Questa rassegna infatti è nata dalla felice sinergia che si è creata sul territorio fra la provincia, i comuni, le associazioni culturali, i vari gruppi che promuovono cultura ad ogni livello.
La provincia ha messo a disposizione uno spazio nel cuore del centro storico di Viterbo, nella centralissima via Saffi, trasformandolo in un terreno di incontro e di aggregazione, a disposizione della cultura intesa nelle sue massime espressioni.
Se Antoniozzi non è mai venuto a conoscenza della rassegna forse è perché, essendo impegnato a livello internazionale, non è parte integrante del prezioso tessuto culturale, locale e provinciale: quel tessuto composto di tante straordinarie realtà, impegnate quotidianamente sul territorio per realizzare prodotti culturali di qualità e con le quali la provincia mantiene un dialogo costante e proficuo.
Purtroppo, tranne rare eccezioni, e ci riferiamo in particolare alla Banca di Viterbo e ad Unindustria, non abbiamo riscontrato da parte degli istituti di credito o di altre realtà economiche e produttive della Tuscia, da noi notevolmente sollecitate, alcun interesse alla crescita culturale del territorio.
Nessun sostegno è mai arrivato a compensare la carenza di risorse pubbliche, ma nonostante ciò le principali manifestazioni culturali della provincia sono riuscite a mantenere un livello qualitativo elevato.
Vorremmo ricordare ai nostri illustri ‘professori’ (il termine ormai calza a pennello per quanti amano mettere in bella mostra le proprie competenze tecniche e la loro presunta superiorità intellettuale) che se sul territorio è ancora possibile programmare la cultura e assicurare un sostegno a tutte le realtà che operano nel settore, è grazie all’azione di coordinamento svolta dalla provincia che, attraverso un apposito bando, veicola le risorse disponibili sulla promozione e valorizzazione degli eventi più importanti e prestigiosi.
Cari Rossi e Antoniozzi, se avete la bacchetta magica siate dunque i benvenuti.
Sapendo bene però che la facoltà di fare miracoli non compete al genere umano, vi consigliamo calorosamente di contenere la vostra ‘superbia intellettuale’.

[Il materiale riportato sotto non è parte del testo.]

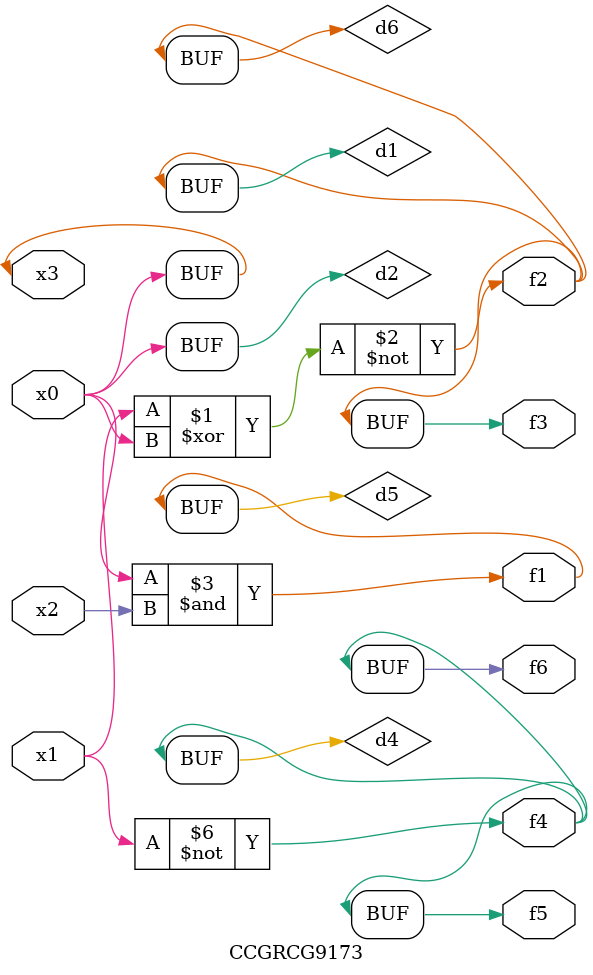
<source format=v>
module CCGRCG9173(
	input x0, x1, x2, x3,
	output f1, f2, f3, f4, f5, f6
);

	wire d1, d2, d3, d4, d5, d6;

	xnor (d1, x1, x3);
	buf (d2, x0, x3);
	nand (d3, x0, x2);
	not (d4, x1);
	nand (d5, d3);
	or (d6, d1);
	assign f1 = d5;
	assign f2 = d6;
	assign f3 = d6;
	assign f4 = d4;
	assign f5 = d4;
	assign f6 = d4;
endmodule

</source>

Quando anche voi sarete scesi dai pulpiti, avrete lasciato le vostre cattedre e sarete entrati – forse, se gli elettori vi accorderanno la propria fiducia – a far parte di quella ‘casta politica’ tanto disprezzata e denigrata ma mai così affollata, vi accorgerete che amministrare un ente non è proprio come organizzare una rassegna culturale.
Sarete chiamati a confrontarvi con i problemi dei cittadini che sono molteplici e non attengono certo alla sola sfera culturale: ma soprattutto dovrete trovare le risorse necessarie per far quadrare i bilanci e poter realizzare i tanti buoni propositi che animeranno la vostra campagna elettorale.
Vi accorgerete allora che chiamarsi Rossi o Antoniozzi non sarà poi così diverso dal chiamarsi con il nome di qualsiasi altro amministratore locale.
Tutti siamo necessari, nessuno è indispensabile. Questa massima, cari amici intellettuali, non vale solo per i politici.